C’è un’Italia forse poco conosciuta.

Un’Italia unita come soltanto in occasione delle sfide della nazionale di calcio la si può vedere.

C’è un’Italia solidale, aperta, generosa, gratuita.

È quella dell’Avis, l’associazione volontari del sangue.

Ce n’è uno (volontario) a ogni angolo di strada, in ogni pub, nelle università, negli uffici pubblici. Ce n’è una (sezione) in ogni città, perché le radici sono importanti tanto quanto i frutti che maturano.
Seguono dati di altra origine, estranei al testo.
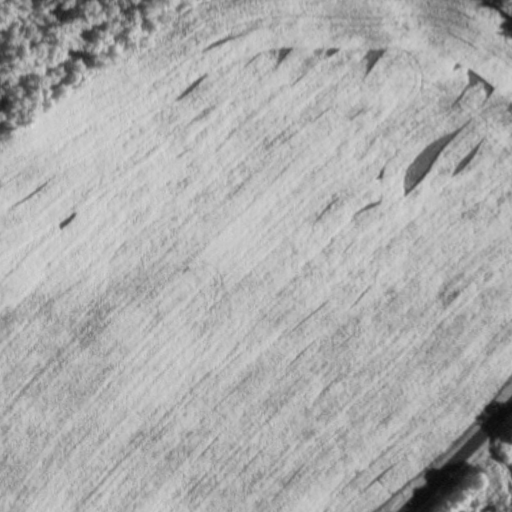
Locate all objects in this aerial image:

Un esercito di volontari silenziosi su cui si sono accesi i riflettori, per una volta.

Per un viaggio.

L’abbiamo chiamato IAMU con Avis, dall’unione di due destini e due sogni convergenti.
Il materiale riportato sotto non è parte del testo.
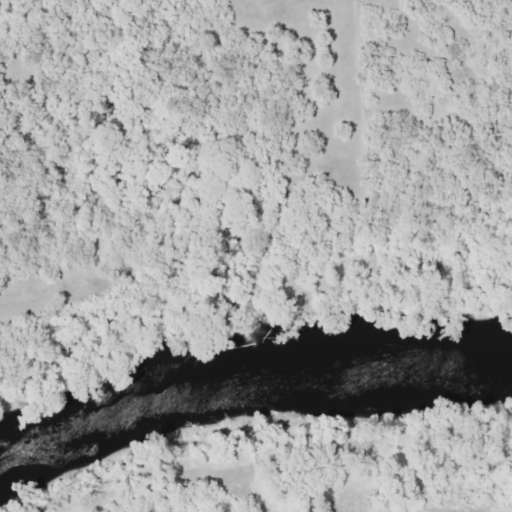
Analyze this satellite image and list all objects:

Da un lato c’è IAMU.it, (se ti va scopri di cosa ci occupiamo e perché è importante che anche tu faccia parte della nostra community!!!) un portale-progetto che agisce e si ricarica grazie all’energia e l’allegria dei giovani, ripartendo dalla speranza e dalla bellezza che è in ciascuno di noi.

Dall’altra l’Avis – e nello specifico la sezione di Reggio Calabria – che ha scelto di puntare sulle nuove leve per vincere una sfida che si combatte dalla notte dei tempi: il ricambio generazionale.

Insieme abbiamo dato vita a questa avventura fantastica!

Abbiamo attraversato il Belpaese da Sud a Nord per poi tornare nuovamente a Sud.

Un percorso raccontato sui social network e in questi post.

Passo dopo passo, cercando – tra i donatori incontrati ovunque – i valori riportati sulla Carta Etica dell’associazione, un faro morale a cui si ispira l’Avis intera per dare un senso e una compiutezza al nobile gesto della donazione del sangue.

L’obiettivo?

Narrare, semplice. Scrivere, fotografare… insomma raccontare 🙂

Accade così che quattro volontari e un giornalista – quello sarei io – percorrano sette tappe in sette giorni.

Roba da maratoneti della comunicazione.

Siamo stati tenuti su dall’entusiasmo di tutta Italia, incoraggiati dalle testimonianze ed esperienze raccolte.

I miei compagni di viaggio Lorenzo, Tonino, Marco e Lucia hanno fatto un lavoro di squadra splendido!

Hanno ascoltato e preso appunti, registrato video con le voci, le storie, gli esempi e le buone prassi.

In questi post te ne raccontiamo alcune: sono davvero tantissime!

Dalla prima tappa, la partenza da Reggio Calabria, fino a Catanzaro e Roma fino alla seconda tappa, che ci ha condotti dritti dritti fino a Roma e Bologna. Fino a giungere a Ferrara dove abbiamo incontrato tanti amici avisini e a Milano, all’Expo, dove abbiamo scoperto che c’erano tantissimi donatori Avis e dove abbiamo anche incontrato il presidente nazionale Saturni.

Anche a Firenze – dove ci hanno mandato i nostri follower – ci siamo sentiti come a casa e lo stesso possiamo dire dell’esperienza con l’Avis di Ragusa.

Ci sono le storie dell’Avis: dalla scelta di un volontario in seguito alla morte del fratello gemello per leucemia al presidente barman che da l’esempio mettendosi al servizio (anche per preparare un ottimo caffè).

E ancora centinaia di facce giovani e meno giovani che si interrogano sul senso del loro impegno, scrivendo su una lavagnetta il valore Avis che sentono maggiormente proprio.

Gratuità del dono, volontariato, democrazia.

Anche il presidente nazionale Avis Vincenzo Saturni ha scelto il proprio: l’anonimato del gesto.saturni lavagnetta

Da Reggio Calabria a Palermo per l’assemblea nazionale Avis, passando per Catanzaro, Roma, Ferrara, Bologna, Milano, Firenze e Ragusa.

Un’avventura eccezionale, la prima in assoluto per l’associazione volontari del sangue a livello nazionale.

Questo dimostra quello che vado dicendo da tempo: dobbiamo rimetterci in viaggio!

Perché questi tempi frenetici e virtuali richiedono un antico modo di ritrovarsi: scambiandosi pensieri di persona 🙂

Cosa rimane di questa esperienza IAMU con Avis?

Per cominciare un bel documentario (dico… ti pare poco???) e lo trovi in questi post!

La voglia di rifarlo, naturalmente… se sei interessato con la tua associazione o gruppo contattaci qui.

Il viaggio, lo stare insieme, d’altronde, azzera molte distanze.

Un po’ come una partita di pallone, quando gioca la nazionale.